Extracted page text data:
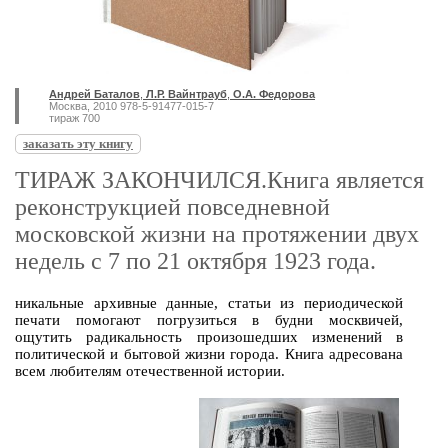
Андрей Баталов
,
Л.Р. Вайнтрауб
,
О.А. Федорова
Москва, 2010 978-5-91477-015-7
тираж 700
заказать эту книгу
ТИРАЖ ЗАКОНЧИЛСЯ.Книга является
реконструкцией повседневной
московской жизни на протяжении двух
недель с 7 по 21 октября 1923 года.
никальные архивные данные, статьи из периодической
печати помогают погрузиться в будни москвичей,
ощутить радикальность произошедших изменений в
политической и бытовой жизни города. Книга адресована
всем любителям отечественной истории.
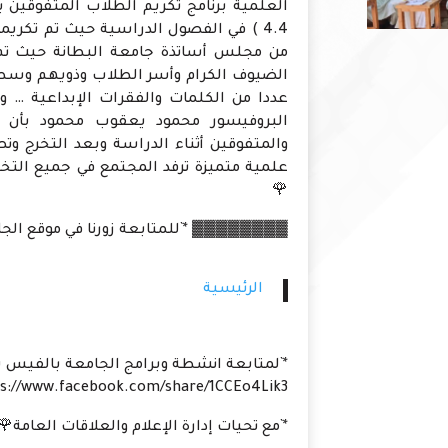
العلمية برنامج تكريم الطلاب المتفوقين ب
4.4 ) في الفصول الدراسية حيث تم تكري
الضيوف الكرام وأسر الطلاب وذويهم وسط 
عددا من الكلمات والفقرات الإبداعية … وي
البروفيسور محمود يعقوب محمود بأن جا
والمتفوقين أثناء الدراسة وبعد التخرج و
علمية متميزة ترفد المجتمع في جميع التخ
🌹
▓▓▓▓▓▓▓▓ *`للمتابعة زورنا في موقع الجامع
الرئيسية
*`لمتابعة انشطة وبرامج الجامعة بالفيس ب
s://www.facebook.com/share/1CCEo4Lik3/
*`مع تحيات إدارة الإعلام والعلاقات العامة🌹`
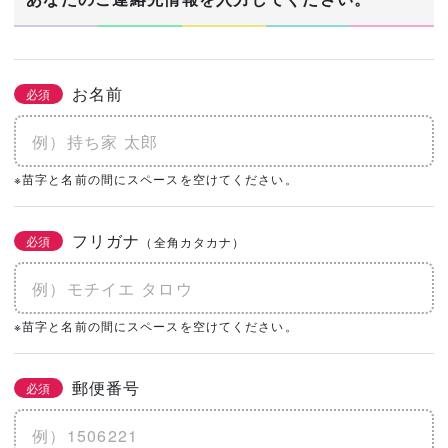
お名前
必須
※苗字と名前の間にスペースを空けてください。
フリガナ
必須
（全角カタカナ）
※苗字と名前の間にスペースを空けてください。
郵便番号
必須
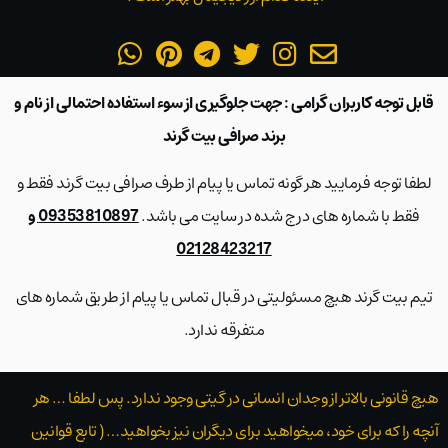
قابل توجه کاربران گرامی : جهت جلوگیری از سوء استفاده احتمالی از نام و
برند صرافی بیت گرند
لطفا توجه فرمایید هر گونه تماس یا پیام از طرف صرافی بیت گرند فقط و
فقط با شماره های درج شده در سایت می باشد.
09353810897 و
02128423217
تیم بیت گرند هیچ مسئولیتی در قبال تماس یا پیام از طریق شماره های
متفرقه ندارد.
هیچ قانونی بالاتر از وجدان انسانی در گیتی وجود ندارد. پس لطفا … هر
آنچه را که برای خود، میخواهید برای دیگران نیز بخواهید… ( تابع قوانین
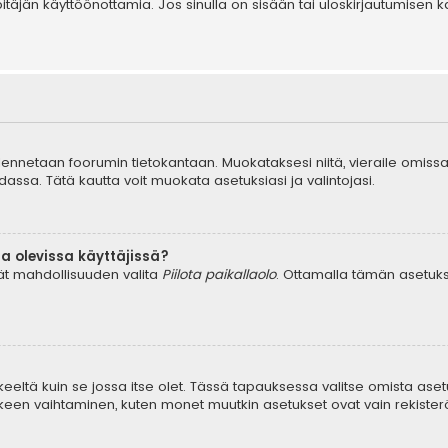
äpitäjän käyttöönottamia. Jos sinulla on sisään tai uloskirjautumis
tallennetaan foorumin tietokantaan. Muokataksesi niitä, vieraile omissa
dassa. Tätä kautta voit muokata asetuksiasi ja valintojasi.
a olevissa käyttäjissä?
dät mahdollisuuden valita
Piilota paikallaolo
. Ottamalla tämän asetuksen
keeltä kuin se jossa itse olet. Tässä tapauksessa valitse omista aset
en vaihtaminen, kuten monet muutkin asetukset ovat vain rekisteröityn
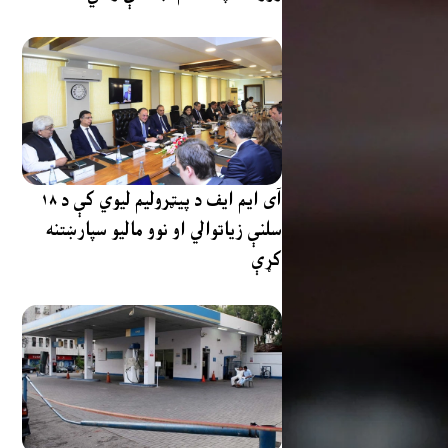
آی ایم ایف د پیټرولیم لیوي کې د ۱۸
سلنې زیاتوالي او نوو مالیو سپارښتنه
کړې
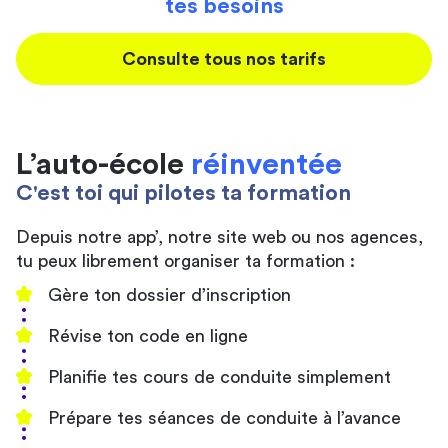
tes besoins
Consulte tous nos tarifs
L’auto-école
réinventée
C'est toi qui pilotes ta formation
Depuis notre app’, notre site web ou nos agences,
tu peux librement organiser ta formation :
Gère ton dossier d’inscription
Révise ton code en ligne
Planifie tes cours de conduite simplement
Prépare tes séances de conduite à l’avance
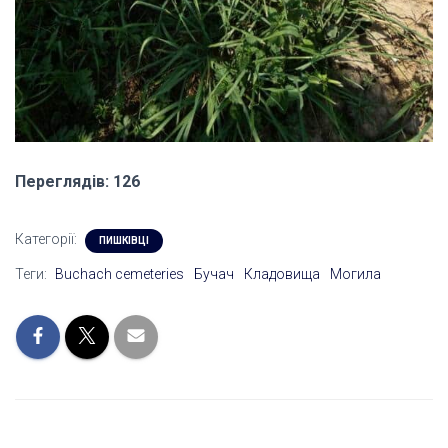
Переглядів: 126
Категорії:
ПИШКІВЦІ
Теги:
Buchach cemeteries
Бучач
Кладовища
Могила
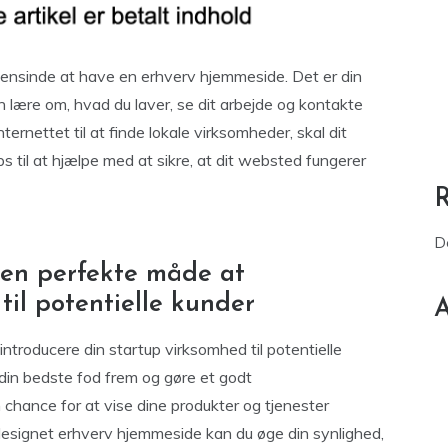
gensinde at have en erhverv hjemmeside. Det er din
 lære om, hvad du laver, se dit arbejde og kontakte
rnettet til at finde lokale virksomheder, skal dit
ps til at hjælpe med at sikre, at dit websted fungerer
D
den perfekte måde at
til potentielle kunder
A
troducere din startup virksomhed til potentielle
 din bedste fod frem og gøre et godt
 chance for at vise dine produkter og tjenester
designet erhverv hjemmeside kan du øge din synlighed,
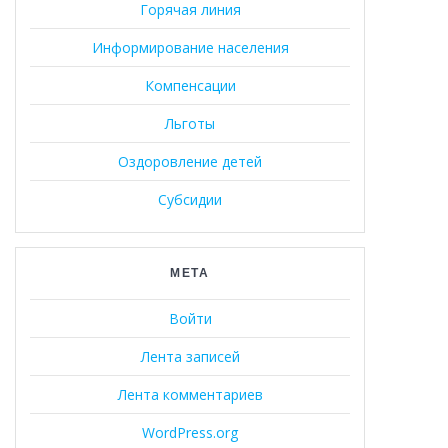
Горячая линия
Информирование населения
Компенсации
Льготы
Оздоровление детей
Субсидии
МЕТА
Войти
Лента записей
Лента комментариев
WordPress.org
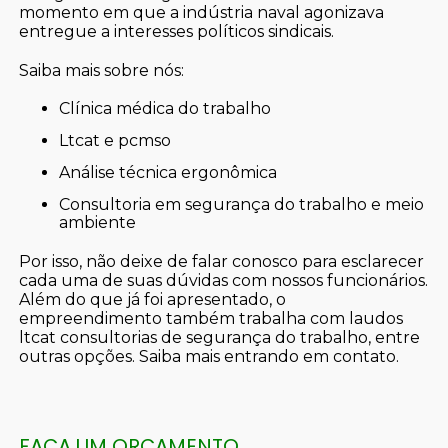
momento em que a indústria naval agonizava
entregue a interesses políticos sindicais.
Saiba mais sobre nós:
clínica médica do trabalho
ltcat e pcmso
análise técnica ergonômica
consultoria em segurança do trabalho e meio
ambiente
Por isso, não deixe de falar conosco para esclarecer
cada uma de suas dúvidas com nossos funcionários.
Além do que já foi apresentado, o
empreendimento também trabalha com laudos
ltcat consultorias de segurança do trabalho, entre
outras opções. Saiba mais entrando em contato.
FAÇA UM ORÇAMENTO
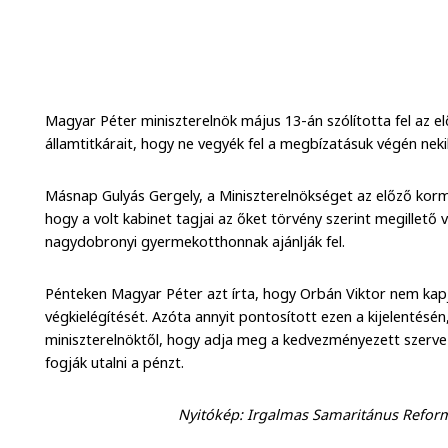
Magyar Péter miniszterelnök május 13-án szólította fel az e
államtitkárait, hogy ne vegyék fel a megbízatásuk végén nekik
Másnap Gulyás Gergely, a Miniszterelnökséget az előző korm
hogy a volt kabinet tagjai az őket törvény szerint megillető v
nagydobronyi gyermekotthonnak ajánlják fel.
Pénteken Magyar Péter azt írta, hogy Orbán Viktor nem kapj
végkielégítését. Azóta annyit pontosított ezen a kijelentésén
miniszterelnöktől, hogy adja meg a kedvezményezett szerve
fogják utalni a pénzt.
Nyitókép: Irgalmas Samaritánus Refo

Task goal:
Reproduce the lines starting with the line containing "momento em que a indústria naval agonizava" and going on through the line containing "empreendimento também trabalha com laudos", substituting "colaboradores" for "funcionários" and leaving everything else unchanged.

Reply to the exercise:
momento em que a indústria naval agonizava
entregue a interesses políticos sindicais.
Saiba mais sobre nós:
clínica médica do trabalho
ltcat e pcmso
análise técnica ergonômica
consultoria em segurança do trabalho e meio
ambiente
Por isso, não deixe de falar conosco para esclarecer
cada uma de suas dúvidas com nossos colaboradores.
Além do que já foi apresentado, o
empreendimento também trabalha com laudos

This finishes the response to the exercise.